What you should do: Please copy the records exactly as they appear, with all pictures left out.

Entries provided:
%%

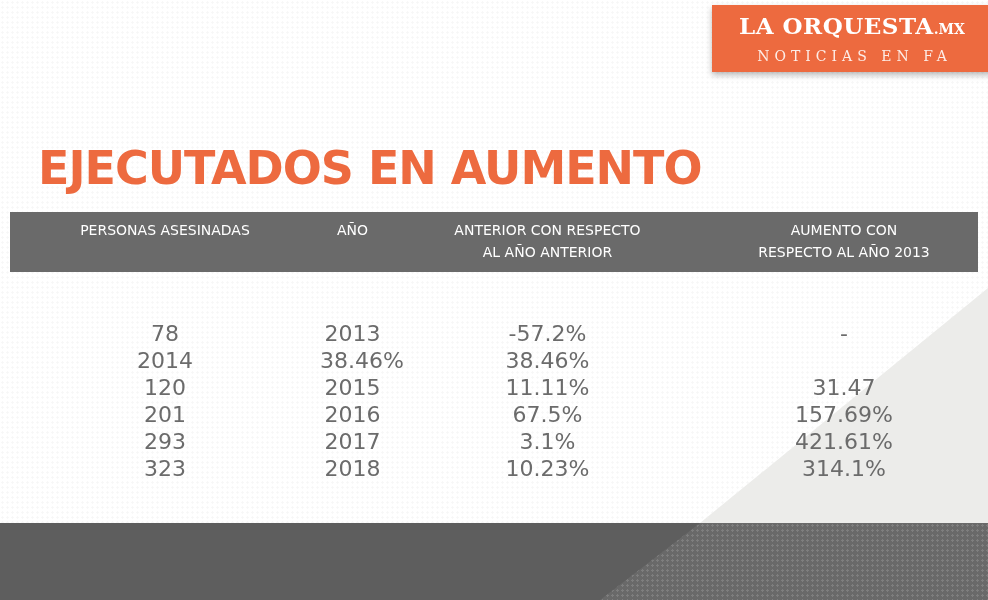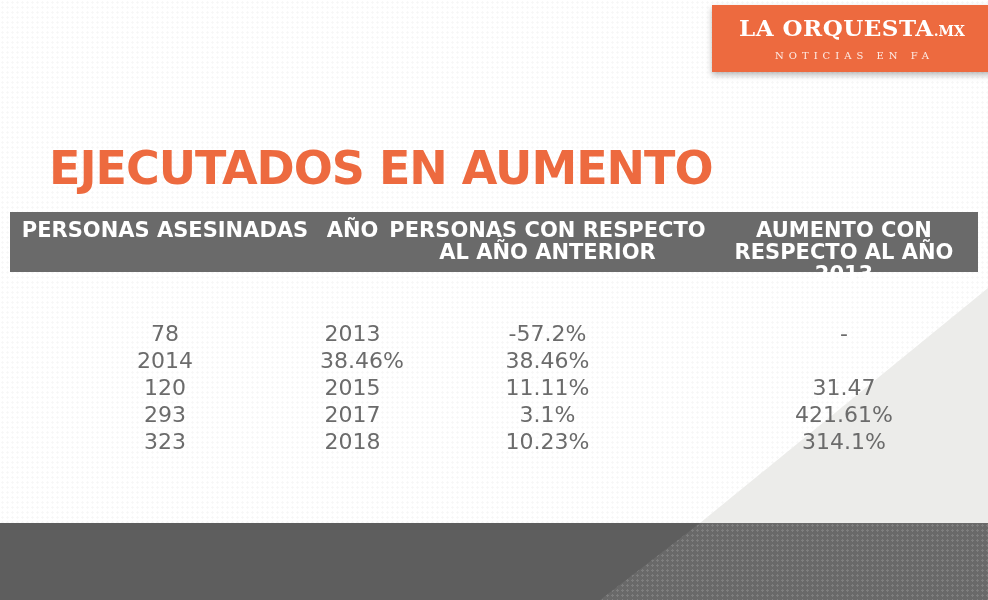"NOTICIAS EN FA" .logo-tagline { font-size: 10px -> 14px }
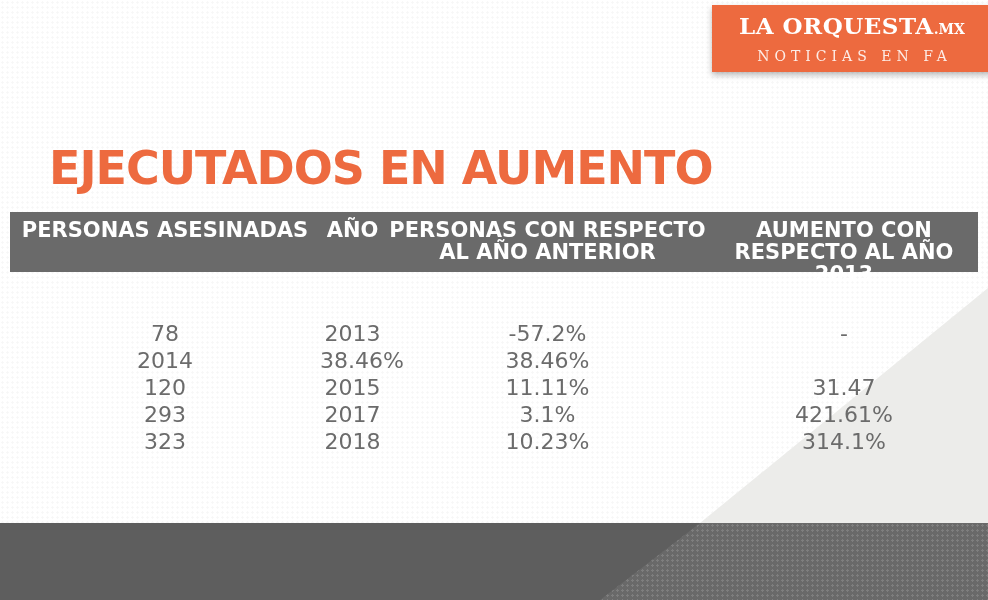"EJECUTADOS EN AUMENTO" .page-title { left: 49px -> 38px }
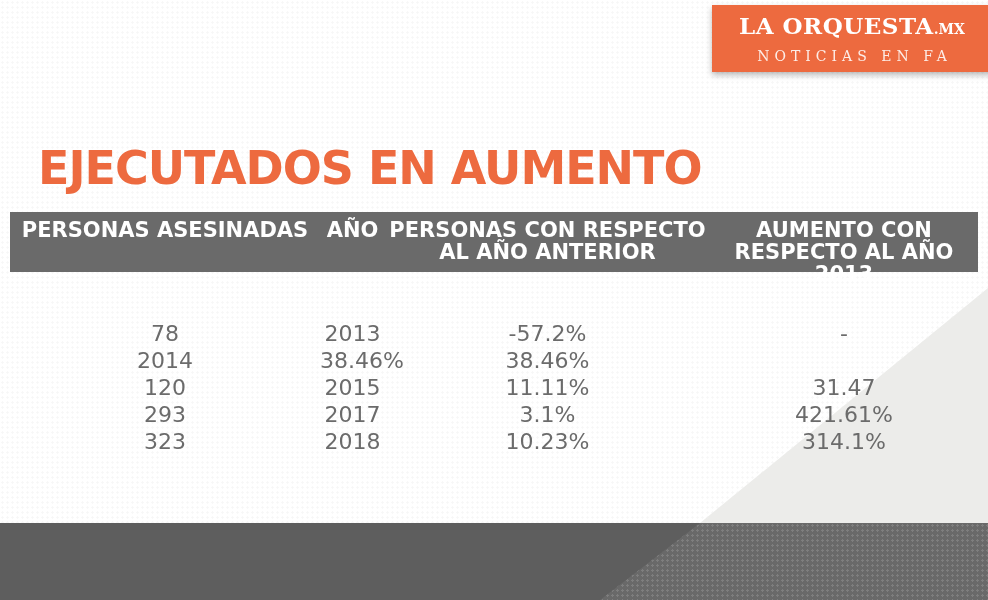"PERSONAS ASESINADAS" .thead { font-size: 21px -> 14px; font-weight: bold -> normal }
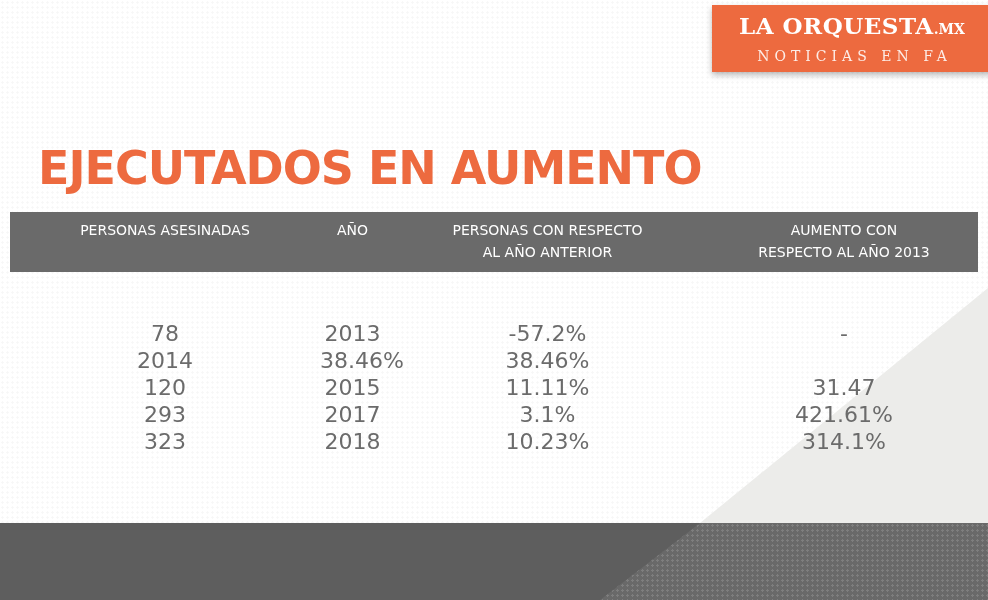"PERSONAS CON RESPECTO" div { text: PERSONAS -> ANTERIOR }
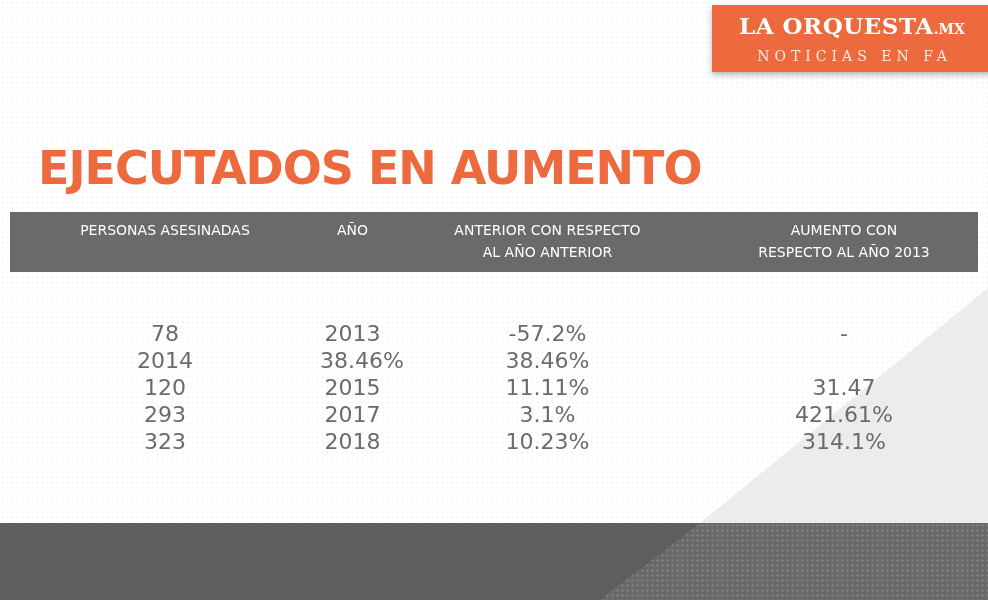"201" div.tr { html: none -> <div> <div>201</div> <div>2016</div> <div>67.5%</div> <div>157.69%</div> </div> }
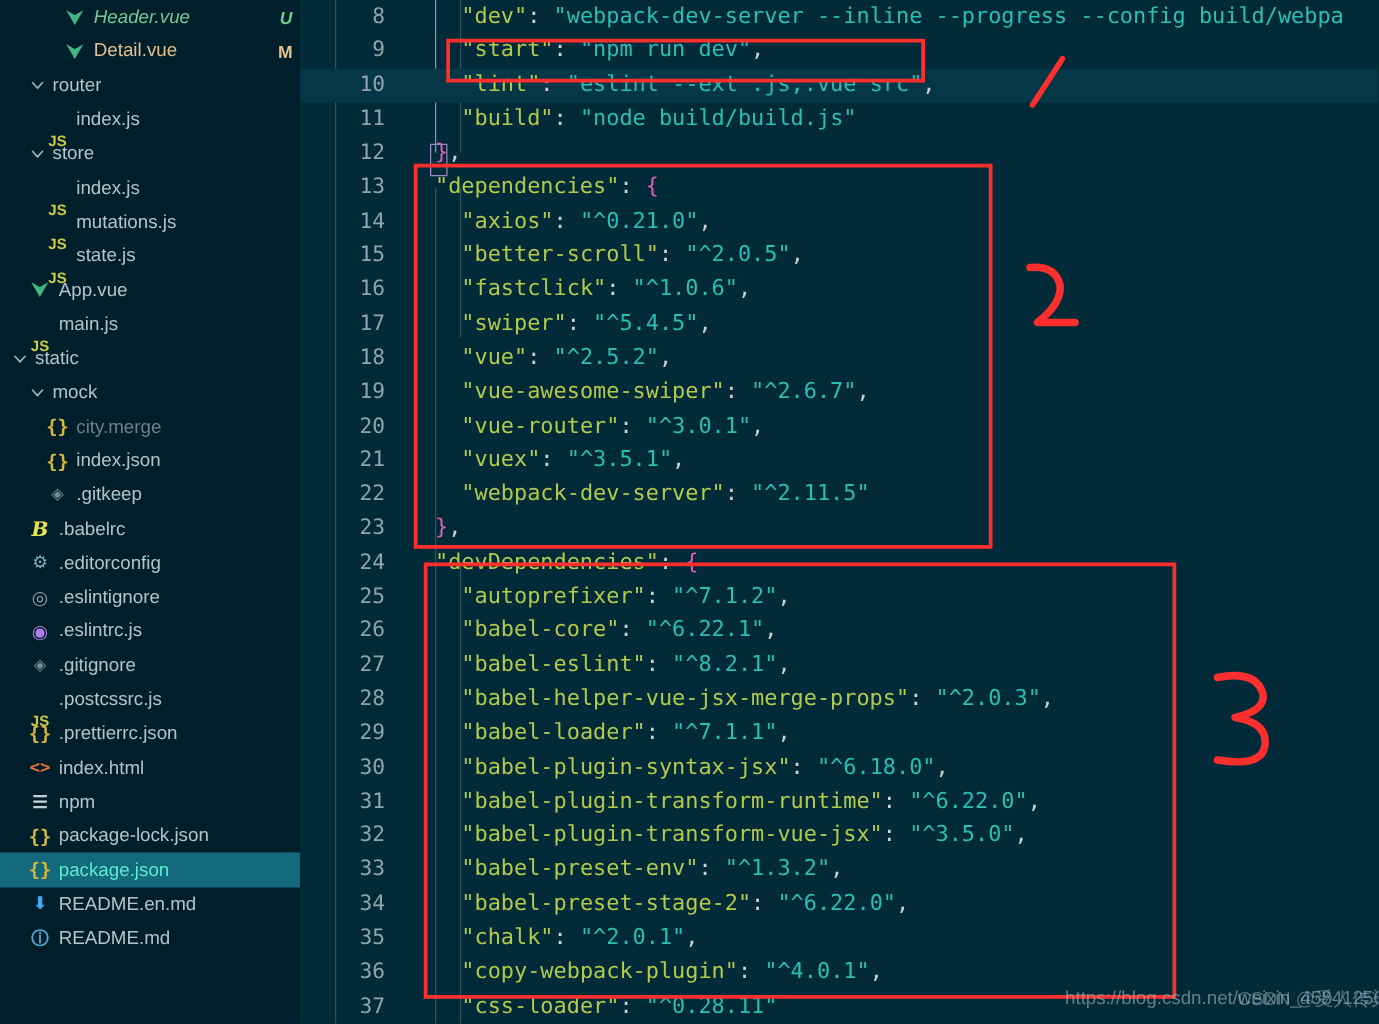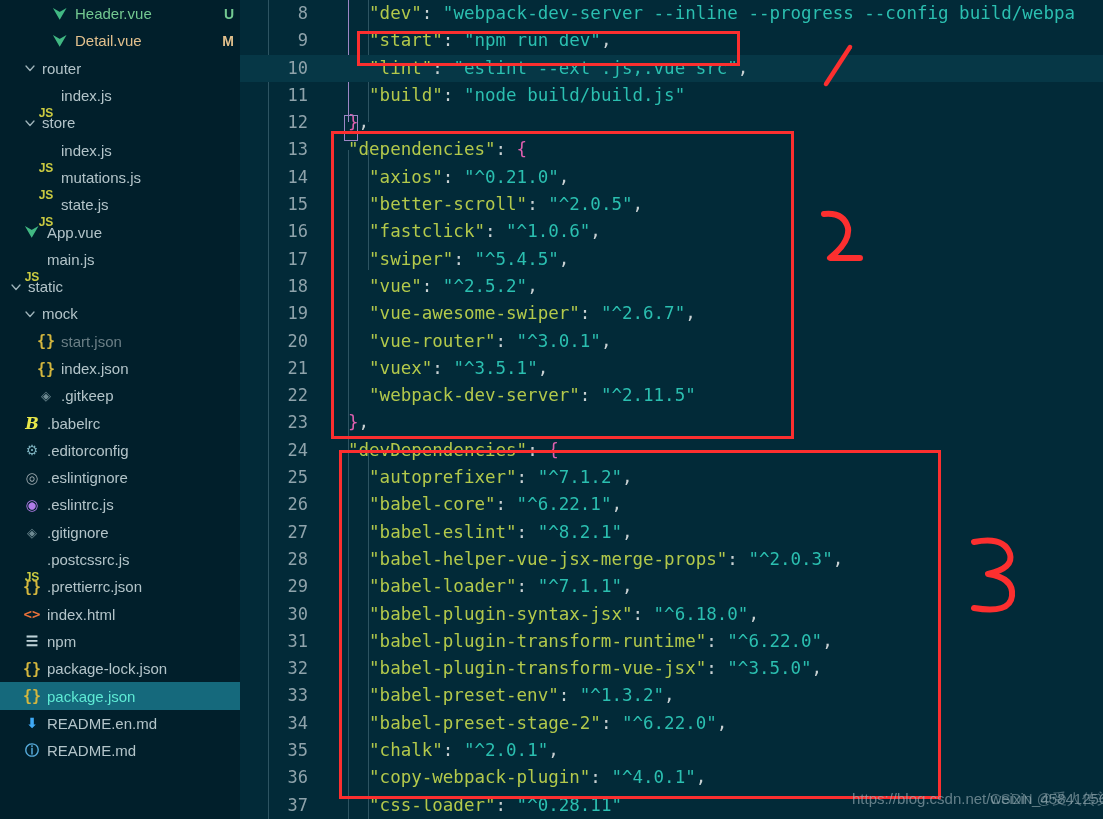"Header.vue" .green { font-style: none -> italic }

%%

Exercise result:
"NOTICIAS EN FA" .logo-tagline { font-size: 10px -> 14px }
"EJECUTADOS EN AUMENTO" .page-title { left: 49px -> 38px }
"PERSONAS ASESINADAS" .thead { font-size: 21px -> 14px; font-weight: bold -> normal }
"PERSONAS CON RESPECTO" div { text: PERSONAS -> ANTERIOR }
"201" div.tr { html: none -> <div> <div>201</div> <div>2016</div> <div>67.5%</div> <div>157.69%</div> </div> }
"Header.vue" .green { font-style: none -> italic }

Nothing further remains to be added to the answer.